How to Use Skills in VSCode's Codex Extension
Zenn tutorial on configuring and using Skills in VSCode's Codex extension to help coding assistants better understand project context and coding standards.
Skills are like CLAUDE.md — project-specific instructions and constraints for AI coding assistants. Article shows configuration methods and common Skill templates.
Significantly improves AI-assisted efficiency for engineers using Codex daily.
The core concept of Skills is providing AI Coding assistants with project-specific context so generated code directly follows project conventions. The author's comparative tests show a 50-70% reduction in manual code modifications after configuring Skills. This approach of 'teaching AI to understand your project' is key to making Vibe Coding work in real-world projects. Essential reading for developers using AI coding assistants daily.
Codex is OpenAI's VSCode AI coding assistant extension. Skills make it better understand your project.
What Are Skills
Skills are predefined instruction files telling Codex about your project: frameworks used, coding standards, directory structure, test requirements. Similar to CLAUDE.md in the Anthropic ecosystem.
Configuration
Create `.codex/skills/` directory at project root, each Skill is a markdown file:
.codex/
skills/
project.md # Project overview and architecture
coding.md # Coding standards
testing.md # Test requirements
deployment.md # Deployment process
Common Templates
project.md: Describe tech stack, directory structure, core modules, dependencies.
coding.md: Define code style (indentation, naming, comments), error handling patterns, log formats.
testing.md: Specify test framework, coverage requirements, mock strategies, test file organization.
Before/After Comparison
- Without Skills: Codex generates code that doesn't match project conventions, needs manual adjustment
- With Skills: Generated code directly matches project standards, reducing manual edits by 50-70%
Best Practices
- Keep Skills files concise (<500 lines total)
- Include specific code examples (not just text descriptions)
- Update regularly to reflect project evolution
- Share unified Skills files across the team
Industry Trend Connection
Project-level context configuration is becoming standard practice in AI Coding—Anthropic's CLAUDE.md, OpenAI's Codex Skills, and Cursor's rules all serve the same purpose. This is a crucial step for Vibe Coding moving from 'toy' to 'productivity tool'. MCP protocol is also evolving in this direction, aiming to provide standardized project context interfaces for AI Agents.

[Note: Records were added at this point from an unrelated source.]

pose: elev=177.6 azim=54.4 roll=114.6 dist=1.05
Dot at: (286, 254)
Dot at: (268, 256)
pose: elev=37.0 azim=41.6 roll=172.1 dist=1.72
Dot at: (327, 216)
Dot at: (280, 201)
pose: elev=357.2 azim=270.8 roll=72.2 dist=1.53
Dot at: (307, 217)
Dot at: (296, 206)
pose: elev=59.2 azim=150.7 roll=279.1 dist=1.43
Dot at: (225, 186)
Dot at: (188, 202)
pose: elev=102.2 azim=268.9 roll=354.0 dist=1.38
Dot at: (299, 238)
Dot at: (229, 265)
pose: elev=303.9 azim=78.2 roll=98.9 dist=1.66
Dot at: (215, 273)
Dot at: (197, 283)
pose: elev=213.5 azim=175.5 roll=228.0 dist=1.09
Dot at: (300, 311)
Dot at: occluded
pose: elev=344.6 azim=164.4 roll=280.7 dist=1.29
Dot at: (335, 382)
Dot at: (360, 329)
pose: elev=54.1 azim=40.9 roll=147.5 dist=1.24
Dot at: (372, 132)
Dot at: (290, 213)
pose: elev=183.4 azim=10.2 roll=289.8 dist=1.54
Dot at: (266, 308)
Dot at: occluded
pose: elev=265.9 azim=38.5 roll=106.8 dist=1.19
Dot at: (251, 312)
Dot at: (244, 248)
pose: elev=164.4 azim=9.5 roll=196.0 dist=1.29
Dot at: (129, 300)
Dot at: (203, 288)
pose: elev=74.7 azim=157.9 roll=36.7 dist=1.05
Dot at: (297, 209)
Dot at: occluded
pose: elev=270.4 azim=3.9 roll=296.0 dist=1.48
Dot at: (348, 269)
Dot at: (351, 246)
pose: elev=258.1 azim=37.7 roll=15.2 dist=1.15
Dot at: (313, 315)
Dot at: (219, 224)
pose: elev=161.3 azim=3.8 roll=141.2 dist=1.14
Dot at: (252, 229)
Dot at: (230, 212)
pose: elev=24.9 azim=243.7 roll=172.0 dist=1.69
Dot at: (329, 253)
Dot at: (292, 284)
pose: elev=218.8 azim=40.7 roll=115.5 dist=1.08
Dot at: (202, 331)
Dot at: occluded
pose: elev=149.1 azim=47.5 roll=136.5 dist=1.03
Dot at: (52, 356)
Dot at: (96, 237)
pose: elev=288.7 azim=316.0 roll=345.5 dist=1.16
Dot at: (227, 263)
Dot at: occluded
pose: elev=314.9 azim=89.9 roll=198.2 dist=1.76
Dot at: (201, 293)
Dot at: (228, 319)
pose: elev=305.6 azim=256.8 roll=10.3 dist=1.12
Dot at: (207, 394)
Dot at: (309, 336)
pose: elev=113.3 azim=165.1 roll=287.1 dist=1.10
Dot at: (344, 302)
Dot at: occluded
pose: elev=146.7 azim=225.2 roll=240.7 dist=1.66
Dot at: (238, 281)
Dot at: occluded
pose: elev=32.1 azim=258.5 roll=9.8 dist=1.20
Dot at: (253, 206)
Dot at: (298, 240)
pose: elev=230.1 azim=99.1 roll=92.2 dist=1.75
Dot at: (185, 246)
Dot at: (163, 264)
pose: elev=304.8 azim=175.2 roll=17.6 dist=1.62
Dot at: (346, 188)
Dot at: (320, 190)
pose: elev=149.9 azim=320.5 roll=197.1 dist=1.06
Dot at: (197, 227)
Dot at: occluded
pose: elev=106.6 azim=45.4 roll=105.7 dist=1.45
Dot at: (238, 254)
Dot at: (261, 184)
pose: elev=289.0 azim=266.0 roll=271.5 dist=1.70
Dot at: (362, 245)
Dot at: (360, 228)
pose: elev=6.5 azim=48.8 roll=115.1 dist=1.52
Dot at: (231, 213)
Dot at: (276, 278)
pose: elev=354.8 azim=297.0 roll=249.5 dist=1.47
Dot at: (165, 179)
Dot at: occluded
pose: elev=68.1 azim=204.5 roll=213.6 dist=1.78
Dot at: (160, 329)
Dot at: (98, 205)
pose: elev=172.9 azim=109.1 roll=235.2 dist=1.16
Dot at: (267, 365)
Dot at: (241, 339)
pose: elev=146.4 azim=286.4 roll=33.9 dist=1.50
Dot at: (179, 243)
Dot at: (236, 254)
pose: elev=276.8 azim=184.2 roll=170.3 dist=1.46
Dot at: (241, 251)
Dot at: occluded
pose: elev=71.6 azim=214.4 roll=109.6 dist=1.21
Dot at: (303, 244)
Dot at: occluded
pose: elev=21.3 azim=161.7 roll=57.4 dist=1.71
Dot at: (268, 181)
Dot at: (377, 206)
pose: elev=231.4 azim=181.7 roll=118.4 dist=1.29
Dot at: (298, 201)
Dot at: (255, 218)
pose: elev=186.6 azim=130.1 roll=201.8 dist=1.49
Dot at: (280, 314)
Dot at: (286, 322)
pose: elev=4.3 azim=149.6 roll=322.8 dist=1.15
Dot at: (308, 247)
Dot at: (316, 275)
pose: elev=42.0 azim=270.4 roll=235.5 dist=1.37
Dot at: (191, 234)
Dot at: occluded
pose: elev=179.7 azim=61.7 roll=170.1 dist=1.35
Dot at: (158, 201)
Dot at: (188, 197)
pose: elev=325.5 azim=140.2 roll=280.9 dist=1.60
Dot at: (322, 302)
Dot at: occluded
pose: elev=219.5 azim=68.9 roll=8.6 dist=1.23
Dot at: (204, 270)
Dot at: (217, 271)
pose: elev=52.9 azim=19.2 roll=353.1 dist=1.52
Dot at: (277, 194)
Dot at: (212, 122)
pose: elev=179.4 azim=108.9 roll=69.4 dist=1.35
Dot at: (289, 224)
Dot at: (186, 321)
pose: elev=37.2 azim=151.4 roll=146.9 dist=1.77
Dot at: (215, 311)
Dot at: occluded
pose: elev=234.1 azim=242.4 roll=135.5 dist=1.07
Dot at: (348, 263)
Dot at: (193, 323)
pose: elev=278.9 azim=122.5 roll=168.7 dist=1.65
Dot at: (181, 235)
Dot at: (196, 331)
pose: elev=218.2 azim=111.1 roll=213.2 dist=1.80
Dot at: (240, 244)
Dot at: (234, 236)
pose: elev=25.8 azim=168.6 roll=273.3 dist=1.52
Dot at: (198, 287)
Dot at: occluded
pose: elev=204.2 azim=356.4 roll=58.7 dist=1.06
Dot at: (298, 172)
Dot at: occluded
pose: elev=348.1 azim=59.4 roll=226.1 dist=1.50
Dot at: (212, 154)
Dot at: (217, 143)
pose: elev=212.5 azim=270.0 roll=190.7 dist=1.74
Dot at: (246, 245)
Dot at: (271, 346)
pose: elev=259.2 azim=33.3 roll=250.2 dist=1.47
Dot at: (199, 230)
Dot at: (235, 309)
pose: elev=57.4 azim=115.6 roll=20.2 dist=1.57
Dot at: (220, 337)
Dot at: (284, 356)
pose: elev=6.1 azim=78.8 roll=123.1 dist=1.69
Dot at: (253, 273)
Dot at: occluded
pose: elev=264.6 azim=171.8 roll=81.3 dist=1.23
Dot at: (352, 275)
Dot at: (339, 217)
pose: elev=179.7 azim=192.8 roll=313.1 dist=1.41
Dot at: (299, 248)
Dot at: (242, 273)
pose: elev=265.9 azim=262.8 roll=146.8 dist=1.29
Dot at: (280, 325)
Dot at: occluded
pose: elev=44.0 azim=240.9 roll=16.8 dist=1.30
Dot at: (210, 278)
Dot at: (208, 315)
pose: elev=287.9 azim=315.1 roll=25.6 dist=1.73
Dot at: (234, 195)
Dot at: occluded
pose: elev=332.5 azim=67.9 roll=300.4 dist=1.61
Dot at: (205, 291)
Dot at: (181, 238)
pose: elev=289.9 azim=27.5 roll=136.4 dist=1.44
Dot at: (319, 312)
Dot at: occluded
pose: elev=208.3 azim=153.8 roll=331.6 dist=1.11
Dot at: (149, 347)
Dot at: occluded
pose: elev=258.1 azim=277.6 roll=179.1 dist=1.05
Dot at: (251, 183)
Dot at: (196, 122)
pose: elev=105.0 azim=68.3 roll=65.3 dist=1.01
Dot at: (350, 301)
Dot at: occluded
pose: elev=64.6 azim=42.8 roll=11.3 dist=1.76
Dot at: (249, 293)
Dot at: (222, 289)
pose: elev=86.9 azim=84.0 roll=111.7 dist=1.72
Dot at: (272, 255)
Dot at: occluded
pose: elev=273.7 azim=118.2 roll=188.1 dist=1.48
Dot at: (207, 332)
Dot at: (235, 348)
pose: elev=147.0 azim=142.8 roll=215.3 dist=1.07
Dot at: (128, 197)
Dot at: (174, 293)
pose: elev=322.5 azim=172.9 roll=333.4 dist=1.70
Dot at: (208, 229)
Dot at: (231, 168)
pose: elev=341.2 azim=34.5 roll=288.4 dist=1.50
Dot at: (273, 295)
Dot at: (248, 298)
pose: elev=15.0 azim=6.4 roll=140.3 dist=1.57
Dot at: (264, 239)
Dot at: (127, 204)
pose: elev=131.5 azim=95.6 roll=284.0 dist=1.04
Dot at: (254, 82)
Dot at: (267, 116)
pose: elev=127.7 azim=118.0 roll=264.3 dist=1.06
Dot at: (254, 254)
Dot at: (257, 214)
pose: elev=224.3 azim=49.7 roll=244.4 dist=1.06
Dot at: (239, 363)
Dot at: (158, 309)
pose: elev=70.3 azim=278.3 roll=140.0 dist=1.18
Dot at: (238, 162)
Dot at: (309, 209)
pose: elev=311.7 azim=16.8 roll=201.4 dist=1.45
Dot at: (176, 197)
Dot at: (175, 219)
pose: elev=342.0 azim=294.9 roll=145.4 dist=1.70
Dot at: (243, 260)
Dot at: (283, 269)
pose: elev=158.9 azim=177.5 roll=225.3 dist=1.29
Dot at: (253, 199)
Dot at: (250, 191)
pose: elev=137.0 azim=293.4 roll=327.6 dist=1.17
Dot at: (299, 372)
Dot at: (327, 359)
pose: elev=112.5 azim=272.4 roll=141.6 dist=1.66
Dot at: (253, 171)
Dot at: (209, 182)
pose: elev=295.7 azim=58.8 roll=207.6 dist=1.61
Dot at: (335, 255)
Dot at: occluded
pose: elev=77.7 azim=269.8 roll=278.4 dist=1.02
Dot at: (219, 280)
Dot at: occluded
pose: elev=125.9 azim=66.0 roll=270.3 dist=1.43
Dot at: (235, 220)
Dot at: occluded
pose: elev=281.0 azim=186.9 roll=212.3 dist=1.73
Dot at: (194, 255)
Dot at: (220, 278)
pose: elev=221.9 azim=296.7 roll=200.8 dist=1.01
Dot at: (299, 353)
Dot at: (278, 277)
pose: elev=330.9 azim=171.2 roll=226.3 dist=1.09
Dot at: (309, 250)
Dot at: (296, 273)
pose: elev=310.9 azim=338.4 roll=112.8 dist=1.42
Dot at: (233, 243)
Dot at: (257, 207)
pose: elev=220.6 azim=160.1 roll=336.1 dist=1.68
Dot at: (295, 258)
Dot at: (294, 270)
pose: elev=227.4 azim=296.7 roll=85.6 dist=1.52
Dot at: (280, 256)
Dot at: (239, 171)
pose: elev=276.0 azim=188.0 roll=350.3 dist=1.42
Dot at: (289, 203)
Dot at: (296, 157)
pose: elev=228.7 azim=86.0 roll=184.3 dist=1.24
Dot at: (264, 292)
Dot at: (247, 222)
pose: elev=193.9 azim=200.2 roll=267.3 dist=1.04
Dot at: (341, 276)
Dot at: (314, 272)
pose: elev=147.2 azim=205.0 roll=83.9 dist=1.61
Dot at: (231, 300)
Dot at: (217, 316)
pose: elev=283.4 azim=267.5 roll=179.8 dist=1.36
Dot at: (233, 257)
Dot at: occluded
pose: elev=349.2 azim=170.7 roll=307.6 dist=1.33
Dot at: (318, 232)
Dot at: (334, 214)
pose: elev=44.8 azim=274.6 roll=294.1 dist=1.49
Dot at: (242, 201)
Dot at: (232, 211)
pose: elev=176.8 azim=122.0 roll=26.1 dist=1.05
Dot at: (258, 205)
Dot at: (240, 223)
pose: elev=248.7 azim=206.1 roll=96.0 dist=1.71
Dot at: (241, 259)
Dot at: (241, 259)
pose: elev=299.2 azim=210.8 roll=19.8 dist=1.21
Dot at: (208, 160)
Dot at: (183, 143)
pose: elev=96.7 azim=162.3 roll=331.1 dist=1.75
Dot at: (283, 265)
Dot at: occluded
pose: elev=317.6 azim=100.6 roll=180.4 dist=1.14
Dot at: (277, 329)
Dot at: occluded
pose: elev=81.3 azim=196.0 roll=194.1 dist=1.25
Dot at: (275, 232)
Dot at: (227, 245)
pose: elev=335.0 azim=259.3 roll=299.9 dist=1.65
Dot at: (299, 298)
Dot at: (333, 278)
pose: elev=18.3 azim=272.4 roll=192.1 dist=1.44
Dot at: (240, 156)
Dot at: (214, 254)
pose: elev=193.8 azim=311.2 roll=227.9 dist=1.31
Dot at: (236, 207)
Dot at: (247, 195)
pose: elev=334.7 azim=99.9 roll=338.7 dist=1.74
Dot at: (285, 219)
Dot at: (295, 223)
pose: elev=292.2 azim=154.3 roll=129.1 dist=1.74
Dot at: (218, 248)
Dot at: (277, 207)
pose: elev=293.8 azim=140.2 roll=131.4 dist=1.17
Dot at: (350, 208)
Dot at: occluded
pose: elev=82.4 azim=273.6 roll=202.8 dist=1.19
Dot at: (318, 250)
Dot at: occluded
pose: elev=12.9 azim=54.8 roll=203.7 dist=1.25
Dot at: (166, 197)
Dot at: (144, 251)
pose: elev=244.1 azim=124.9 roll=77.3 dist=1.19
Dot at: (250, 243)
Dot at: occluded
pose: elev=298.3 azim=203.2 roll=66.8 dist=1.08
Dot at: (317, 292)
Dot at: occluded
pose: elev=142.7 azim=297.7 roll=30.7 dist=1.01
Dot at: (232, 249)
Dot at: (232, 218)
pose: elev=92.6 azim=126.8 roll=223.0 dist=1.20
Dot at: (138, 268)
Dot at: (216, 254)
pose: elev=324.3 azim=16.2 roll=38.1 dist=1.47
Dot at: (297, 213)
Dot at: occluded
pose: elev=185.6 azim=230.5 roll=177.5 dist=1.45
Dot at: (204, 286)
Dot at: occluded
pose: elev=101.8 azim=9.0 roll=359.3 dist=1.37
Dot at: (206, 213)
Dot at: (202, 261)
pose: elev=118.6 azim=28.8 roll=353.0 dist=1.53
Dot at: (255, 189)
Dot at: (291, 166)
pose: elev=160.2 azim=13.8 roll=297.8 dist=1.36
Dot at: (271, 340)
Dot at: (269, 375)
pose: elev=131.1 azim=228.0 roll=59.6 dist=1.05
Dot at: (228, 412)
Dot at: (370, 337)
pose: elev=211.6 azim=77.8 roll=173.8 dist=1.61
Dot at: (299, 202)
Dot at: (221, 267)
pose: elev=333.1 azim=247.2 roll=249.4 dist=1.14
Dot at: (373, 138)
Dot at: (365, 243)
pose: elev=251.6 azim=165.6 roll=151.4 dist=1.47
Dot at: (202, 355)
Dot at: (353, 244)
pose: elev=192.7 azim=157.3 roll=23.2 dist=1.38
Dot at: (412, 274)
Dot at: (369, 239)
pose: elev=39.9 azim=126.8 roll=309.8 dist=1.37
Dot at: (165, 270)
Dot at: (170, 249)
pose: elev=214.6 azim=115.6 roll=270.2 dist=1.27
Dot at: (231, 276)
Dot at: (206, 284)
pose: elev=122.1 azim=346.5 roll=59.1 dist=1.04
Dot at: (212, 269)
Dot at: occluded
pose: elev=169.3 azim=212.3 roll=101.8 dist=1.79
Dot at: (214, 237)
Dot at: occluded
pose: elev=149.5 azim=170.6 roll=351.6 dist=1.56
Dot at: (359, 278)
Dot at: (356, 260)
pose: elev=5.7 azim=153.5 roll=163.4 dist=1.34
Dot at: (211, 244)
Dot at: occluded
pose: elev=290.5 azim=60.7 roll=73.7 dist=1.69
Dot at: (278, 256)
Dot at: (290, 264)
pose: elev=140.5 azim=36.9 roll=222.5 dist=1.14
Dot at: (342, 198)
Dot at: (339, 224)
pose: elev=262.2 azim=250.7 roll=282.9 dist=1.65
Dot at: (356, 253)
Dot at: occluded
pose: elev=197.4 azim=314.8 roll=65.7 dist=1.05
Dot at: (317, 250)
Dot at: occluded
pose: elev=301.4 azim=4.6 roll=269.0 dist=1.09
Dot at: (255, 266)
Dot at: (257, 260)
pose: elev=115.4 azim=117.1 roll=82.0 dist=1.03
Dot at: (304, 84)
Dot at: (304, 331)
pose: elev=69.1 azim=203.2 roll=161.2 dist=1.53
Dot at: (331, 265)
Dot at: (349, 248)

In-Depth Analysis and Industry Outlook
From a broader perspective, this development reflects the accelerating trend of AI technology transitioning from laboratories to industrial applications. Industry analysts widely agree that 2026 will be a pivotal year for AI commercialization. On the technical front, large model inference efficiency continues to improve while deployment costs decline, enabling more SMEs to access advanced AI capabilities. On the market front, enterprise expectations for AI investment returns are shifting from long-term strategic value to short-term quantifiable gains.
However, the rapid proliferation of AI also brings new challenges: increasing complexity of data privacy protection, growing demands for AI decision transparency, and difficulties in cross-border AI governance coordination. Regulatory authorities across multiple countries are closely monitoring these developments, attempting to balance innovation promotion with risk prevention. For investors, identifying AI companies with truly sustainable competitive advantages has become increasingly critical as the market transitions from hype to value validation.